[Saved data entries]:
* BEGIN *
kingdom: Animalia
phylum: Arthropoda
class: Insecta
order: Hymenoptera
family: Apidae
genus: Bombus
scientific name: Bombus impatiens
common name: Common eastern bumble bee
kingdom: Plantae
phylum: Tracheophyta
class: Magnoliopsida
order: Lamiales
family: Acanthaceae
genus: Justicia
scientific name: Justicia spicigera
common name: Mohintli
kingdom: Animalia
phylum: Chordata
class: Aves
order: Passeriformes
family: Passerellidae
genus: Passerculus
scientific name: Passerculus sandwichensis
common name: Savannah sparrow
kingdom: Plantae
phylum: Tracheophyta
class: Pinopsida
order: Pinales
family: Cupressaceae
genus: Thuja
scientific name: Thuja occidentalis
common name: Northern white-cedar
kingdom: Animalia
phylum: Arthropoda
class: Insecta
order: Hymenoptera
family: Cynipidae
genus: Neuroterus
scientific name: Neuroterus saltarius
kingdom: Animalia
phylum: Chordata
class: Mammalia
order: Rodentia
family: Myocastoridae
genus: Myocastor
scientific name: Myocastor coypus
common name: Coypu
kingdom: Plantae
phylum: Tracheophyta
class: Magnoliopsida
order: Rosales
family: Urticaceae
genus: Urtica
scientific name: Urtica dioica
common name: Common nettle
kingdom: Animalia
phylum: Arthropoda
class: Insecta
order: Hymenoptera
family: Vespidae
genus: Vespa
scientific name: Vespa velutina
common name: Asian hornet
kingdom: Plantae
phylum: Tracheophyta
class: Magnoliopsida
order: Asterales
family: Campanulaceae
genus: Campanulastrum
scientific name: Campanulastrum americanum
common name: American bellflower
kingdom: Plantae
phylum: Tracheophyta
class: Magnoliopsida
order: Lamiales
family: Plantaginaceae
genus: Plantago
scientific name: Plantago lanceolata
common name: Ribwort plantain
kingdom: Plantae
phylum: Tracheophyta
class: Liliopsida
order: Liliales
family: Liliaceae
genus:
* END *
[TO BE DONE]: Can you reproduce, word for word, the stretch of the records from the very start through the line containing "order: Rosales", with both of those lines included?

[FULL ANSWER]:
kingdom: Animalia
phylum: Arthropoda
class: Insecta
order: Hymenoptera
family: Apidae
genus: Bombus
scientific name: Bombus impatiens
common name: Common eastern bumble bee
kingdom: Plantae
phylum: Tracheophyta
class: Magnoliopsida
order: Lamiales
family: Acanthaceae
genus: Justicia
scientific name: Justicia spicigera
common name: Mohintli
kingdom: Animalia
phylum: Chordata
class: Aves
order: Passeriformes
family: Passerellidae
genus: Passerculus
scientific name: Passerculus sandwichensis
common name: Savannah sparrow
kingdom: Plantae
phylum: Tracheophyta
class: Pinopsida
order: Pinales
family: Cupressaceae
genus: Thuja
scientific name: Thuja occidentalis
common name: Northern white-cedar
kingdom: Animalia
phylum: Arthropoda
class: Insecta
order: Hymenoptera
family: Cynipidae
genus: Neuroterus
scientific name: Neuroterus saltarius
kingdom: Animalia
phylum: Chordata
class: Mammalia
order: Rodentia
family: Myocastoridae
genus: Myocastor
scientific name: Myocastor coypus
common name: Coypu
kingdom: Plantae
phylum: Tracheophyta
class: Magnoliopsida
order: Rosales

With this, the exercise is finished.